As far as I can see, Chrome won’t stop you using FTP. It will just bug you about the risk of doing so. So sites that can’t be bothered to change will still be able to exist, just not in a security vacuum any more…
Head of Better (@tattooed_mummy)
pft! FTP is 7 years younger than I am!
Good article, very informative.
Bryan
Then sorry HoB… you also are no longer permitted as an unencrypted Internet protocol.
:,)
Matt
Which is why we have SFTP and FTP/S. Nothing to see here, just another group of people trying to appear cutting edge by stating what has been obvious for so long that people have stopped talking about it.
Nobody_Holme
I still love my pet rock, how rude!
Jamie Caloway
I need help. I transcribe at home and I use an ftp server to upload and download work. Chrome will tell me the ftp is not secure and most of the time I am unable to login to get the work or upload it when I am done. Please tell me what to do?

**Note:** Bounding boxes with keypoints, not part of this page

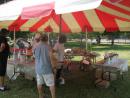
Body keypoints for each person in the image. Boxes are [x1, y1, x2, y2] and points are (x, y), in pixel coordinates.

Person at [33, 33, 55, 98]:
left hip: (38, 69)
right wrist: (54, 67)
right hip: (47, 69)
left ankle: (40, 96)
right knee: (51, 84)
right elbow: (51, 58)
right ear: (47, 39)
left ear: (40, 39)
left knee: (39, 83)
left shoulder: (36, 46)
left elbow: (34, 56)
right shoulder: (48, 46)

This creates problems for me when trying to meet a deadline. I have listed below the ftp server i need to access. Other users of the ftp do not have this problem.
Paul Ducklin
Well, Chrome is right (albeit annoying). FTP *is* insecure. Presumably at least some of what you transcribe is confidential, or at least non-public, so I assume that the customers of the company you work for would greatly prefer the company to use secure FTP or HTTPS instead…
It’s probably a difficult question to ask, but why not try suggesting to the company that it upgrade?
In the meantime you might have to switch browsers to one that is less strict.
Mark Stockley
As Duck says, if you can, talk to the company about upgrading.They should probably be looking into whether or not this process will fall foul of GDPR regulations.
If upgrading to SFTP is too much work for them then they might find switching to a cloud-based file storage like Google Drive, Box or Dropbox is an easier way to fix their data loss and compliance risks.